INSTRUCTION:
What is needed is the full listing written out exactly, minus the pictures.

SUPPLIED RECORDS:
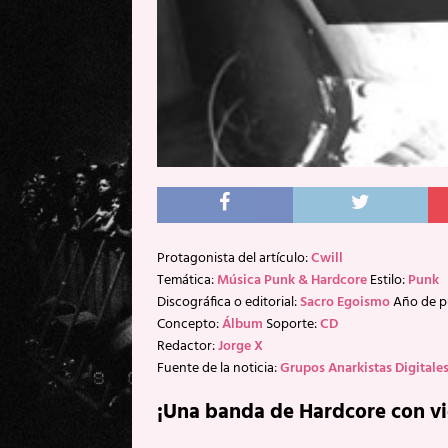
Protagonista del artículo:
Cwill
Temática:
Música Punk & Hardcore
Estilo:
Punk
Discográfica o editorial:
Sacro Egoismo
Año de p
Concepto:
Álbum
Soporte:
CD
Redactor:
Jorge X
Fuente de la noticia:
Grupos Anarkistas Digitale
¡Una banda de Hardcore con vio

ANSWER BOX:
Protagonista del artículo:
Cwill
Temática:
Música Punk & Hardcore
Estilo:
Punk
Discográfica o editorial:
Sacro Egoismo
Año de p
Concepto:
Álbum
Soporte:
CD
Redactor:
Jorge X
Fuente de la noticia:
Grupos Anarkistas Digitale
¡Una banda de Hardcore con vio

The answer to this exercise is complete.